DIY Hackable Arduino Drum Machine
See it in action on Youtube! https://youtu.be/4u4Px2gMwGw
Overview
This project is an Arduino DIY drum machine, based on the Mozzi open source library, which uses 8-bit samples. It uses 3 channels, each with 3 selectable voices. Each voice has a pattern selector to choose sequence length and number of beats. This uses Euclidean maths, a bit like a simple version of the Euclidean Circles module.
So, for example, you could have channel A playing a pattern of 16 steps, with channel B playing 7 steps. This way, you can get polymetric rhythms.
It comes loaded with samples taken from a Yamaha DD-5 digital drum machine, but you can load anything you like!
Hardware: Building a DIY Arduino Drum Machine
You can build it any way you like using whatever case you want! I'll show you how I did mine.
I'll assume you're using an Arduino Nano - you do need at least 8 Analog inputs for the full build
(you could modify the software to hard-code tempo and swing if you're using an Uno, to free up two analog inputs)
Here is a Bill of materials (BOM) for the components as I've used them:
Pin | Component | Purpose |
---|---|---|
Analog 0 | B10k pot | Swing amount |
Analog 1 | B10k pot | Channel A beat density |
Analog 2 | B10k pot | Channel B beat density |
Analog 3 | B10k pot | Channel C beat density |
Analog 4 | B10k pot | Tempo |
Analog 5 | B10k pot | Channel A sequence length (1-16 steps) |
Analog 6 | B10k pot | Channel B sequence length (1-16 steps) |
Analog 7 | B10k pot | Channel C sequence length (1-16 steps) |
Digital 2 | 2 position switch | Starts and stops the drum machine |
Digital 3 and Digital 4 | 3 position switch | Select voice C |
Digital 5 and Digital 6 | 3 position switch | Select voice B |
Digital 7 and Digital 8 | 3 position switch | Select voice A |
Digital 9 | Mono jack socket | Audio out |
The beat density is a proportion of the sequence length. So, if sequence length is 8, beat density will be from 0-8 beats. Beats are spaced as evenly as possible in the sequence. Experiment with different settings to create polymetric rhythms!

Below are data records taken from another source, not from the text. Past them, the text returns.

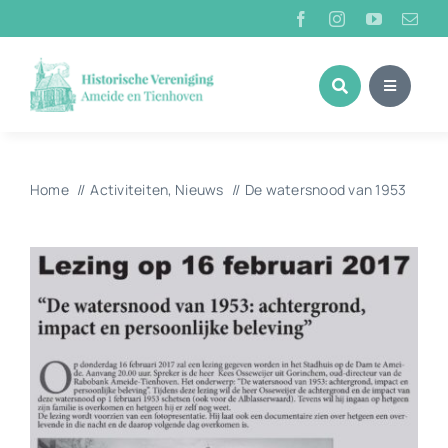
Ga
naar
inhoud
Home
Activiteiten
Nieuws
De watersnood van 1953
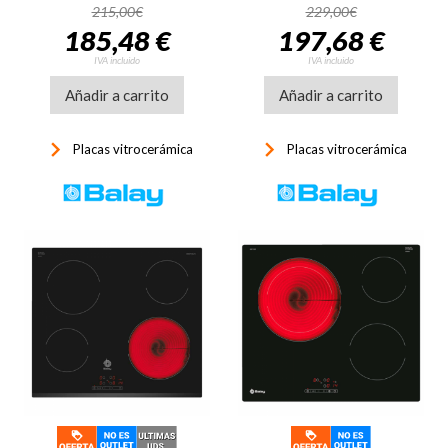
ref: 40239032, cristal
grande 27 cm programable
215,00€
229,00€
negro
5400W Ref: 40239030
185,48 €
197,68 €
cristal negro
IVA incluido
IVA incluido
Añadir a carrito
Añadir a carrito
keyboard_arrow_right
keyboard_arrow_right
Placas vitrocerámica
Placas vitrocerámica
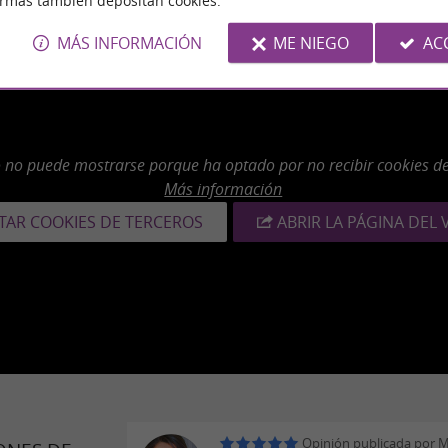
ormas también depositan cookies.
MÁS INFORMACIÓN
ME NIEGO
AC
o no puede mostrarse porque ha optado por no recibir cookies de
Más información
TAR COOKIES DE TERCEROS
ABRIR LA PÁGINA DEL 
Opinión publicada por 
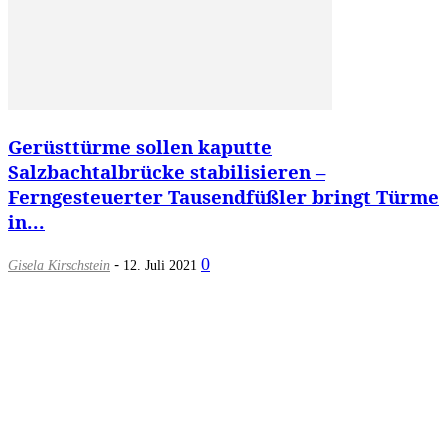
Gerüsttürme sollen kaputte
Salzbachtalbrücke stabilisieren –
Ferngesteuerter Tausendfüßler bringt Türme
in...
-
0
Gisela Kirschstein
12. Juli 2021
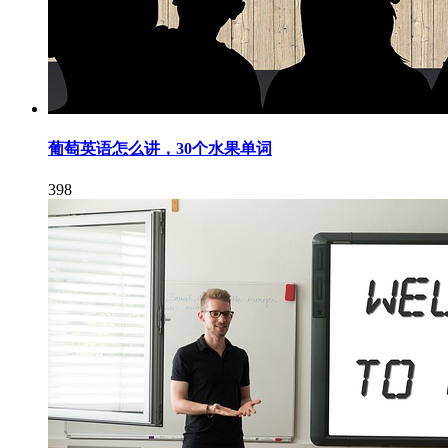
葡萄英语怎么讲，30个水果单词
398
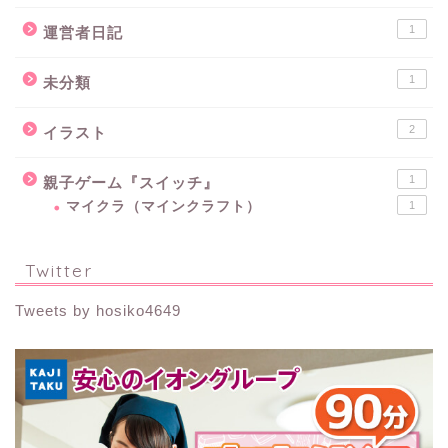
1
運営者日記
1
未分類
2
イラスト
1
親子ゲーム『スイッチ』
マイクラ（マインクラフト）
1
Twitter
Tweets by hosiko4649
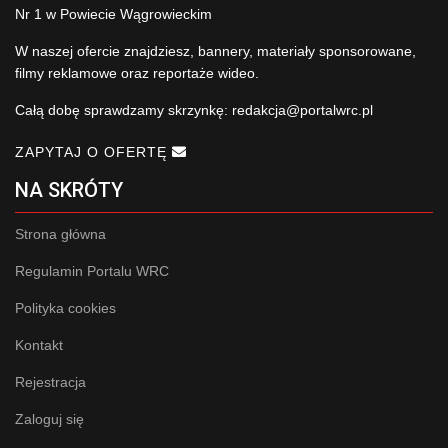
Nr 1 w Powiecie Wągrowieckim
W naszej ofercie znajdziesz, bannery, materiały sponsorowane,
filmy reklamowe oraz reportaże wideo.
Całą dobę sprawdzamy skrzynkę:
redakcja@portalwrc.pl
ZAPYTAJ O OFERTĘ
NA SKRÓTY
Strona główna
Regulamin Portalu WRC
Polityka cookies
Kontakt
Rejestracja
Zaloguj się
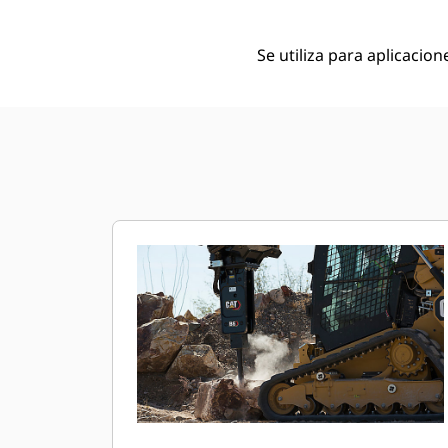
Se utiliza para aplicacio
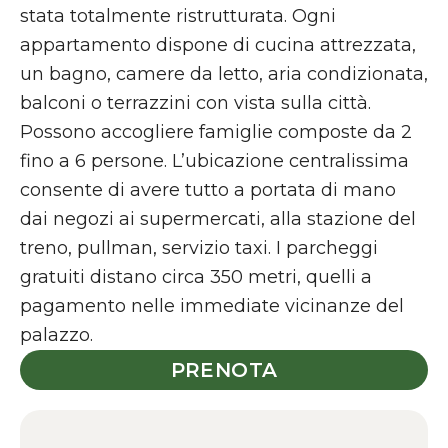
stata totalmente ristrutturata. Ogni
appartamento dispone di cucina attrezzata,
un bagno, camere da letto, aria condizionata,
balconi o terrazzini con vista sulla città.
Possono accogliere famiglie composte da 2
fino a 6 persone. L’ubicazione centralissima
consente di avere tutto a portata di mano
dai negozi ai supermercati, alla stazione del
treno, pullman, servizio taxi. I parcheggi
gratuiti distano circa 350 metri, quelli a
pagamento nelle immediate vicinanze del
palazzo.
PRENOTA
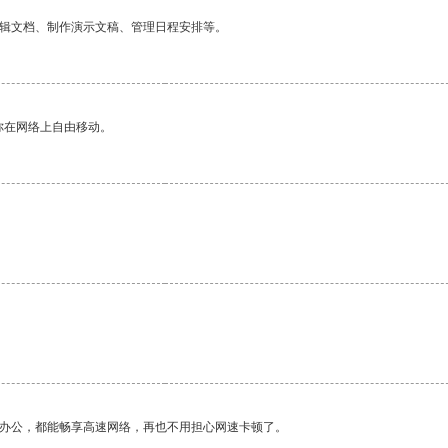
编辑文档、制作演示文稿、管理日程安排等。
你在网络上自由移动。
作办公，都能畅享高速网络，再也不用担心网速卡顿了。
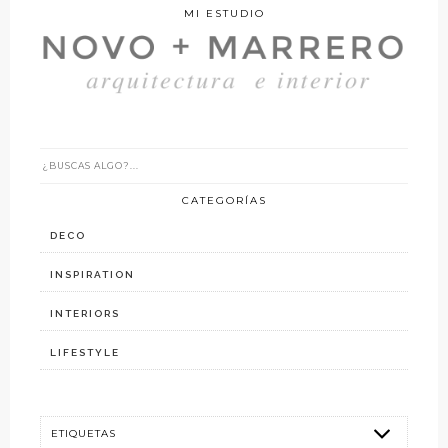
MI ESTUDIO
CATEGORÍAS
DECO
INSPIRATION
INTERIORS
LIFESTYLE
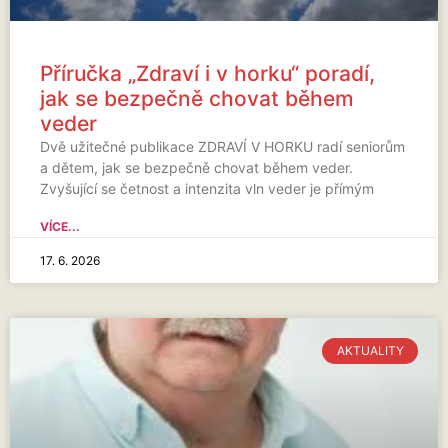
Příručka „Zdraví i v horku“ poradí,
jak se bezpečně chovat během
veder
Dvě užitečné publikace ZDRAVÍ V HORKU radí seniorům
a dětem, jak se bezpečně chovat během veder.
Zvyšující se četnost a intenzita vln veder je přímým
VÍCE...
17. 6. 2026
AKTUALITY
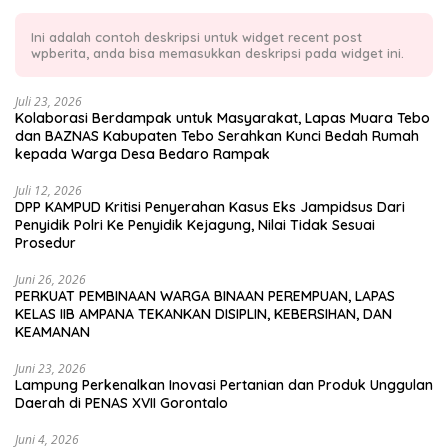
Ini adalah contoh deskripsi untuk widget recent post
wpberita, anda bisa memasukkan deskripsi pada widget ini.
Juli 23, 2026
Kolaborasi Berdampak untuk Masyarakat, Lapas Muara Tebo
dan BAZNAS Kabupaten Tebo Serahkan Kunci Bedah Rumah
kepada Warga Desa Bedaro Rampak
Juli 12, 2026
DPP KAMPUD Kritisi Penyerahan Kasus Eks Jampidsus Dari
Penyidik Polri Ke Penyidik Kejagung, Nilai Tidak Sesuai
Prosedur
Juni 26, 2026
PERKUAT PEMBINAAN WARGA BINAAN PEREMPUAN, LAPAS
KELAS IIB AMPANA TEKANKAN DISIPLIN, KEBERSIHAN, DAN
KEAMANAN
Juni 23, 2026
Lampung Perkenalkan Inovasi Pertanian dan Produk Unggulan
Daerah di PENAS XVII Gorontalo
Juni 4, 2026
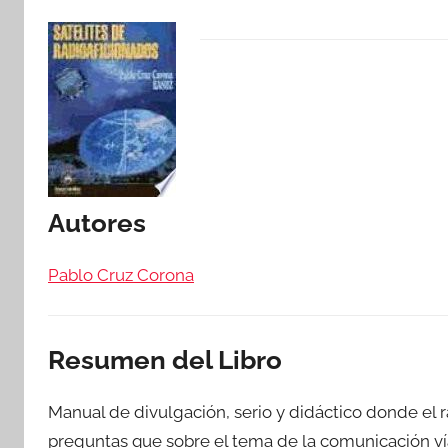
Autores
Pablo Cruz Corona
Resumen del Libro
Manual de divulgación, serio y didáctico donde el r
preguntas que sobre el tema de la comunicación ví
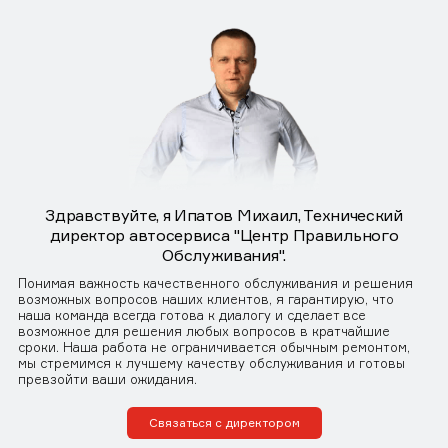
Здравствуйте, я Ипатов Михаил, Технический
директор автосервиса "Центр Правильного
Обслуживания".
Понимая важность качественного обслуживания и решения
возможных вопросов наших клиентов, я гарантирую, что
наша команда всегда готова к диалогу и сделает все
возможное для решения любых вопросов в кратчайшие
сроки. Наша работа не ограничивается обычным ремонтом,
мы стремимся к лучшему качеству обслуживания и готовы
превзойти ваши ожидания.
Связаться с директором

Here's an example of how I've built mine, excuse the poor photos, I don't have a good camera:
I drilled hole into a plastic case I bought from Bitsbox.
Note that the switches are all in pullup mode, so, although I used a red wire, they're going to ground. In this image, I've also croc clipped the negative rail from the jack to the rightmost switch. It's a work in progress shot!
Developing software for the DIY Arduino Drum Machine
You'll need:
If you want to load your own samples, you'll additionally need:
- FFMPeg for converting WAV files to RAW on the CLI. There are other ways to convert the files, but FFMpeg is what I use
- Python for running char2mozzi.py from the Mozzi library scripts. Alternatively, Audacity can output raw audio files
Loading a sample into the drum machine
You can load whatever samples you like into this box!
Any sample for conversion must be:
- In headerless unsigned 8 bit raw format
- Mono
- Sample rate of 16384
- Precisely 2048 samples long (Audacity, for example, can be configured to show sample count for selections)
From Audacity, it would look like this:
Export to "Other uncompressed files" like:
If you have a WAV, you can convert to RAW with ffmpeg, something like:
# Convert a WAV to a signed headerless 8 bit raw file (or output raw from your audio editor)
# let's convert a file called chirp.wav
FILE=chirp
ffmpeg -y -i ${FILE}.wav -f s8 -acodec pcm_s8 ${FILE}.raw
Now we can convert that to an 8 bit wavetable containing 2048 samples that the drum machine can use:
# Use char2mozzi.py to convert to a wavetable of the right length (2048)
# to a C header file that Mozzi can consue
python ../Mozzi/extras/python/char2mozzi.py ${FILE}.raw ${FILE}.h ${FILE} 16384
TODO list
I'm working on:
- Adding Swing
Possible modifications
This machine is totally hackable! You could:
- Add trigger outputs for each channel
- Add LEDs for each trigger notification
- Vary velocities
- Pitch control of the voices (or a global pitch control!)
- Voice randomisation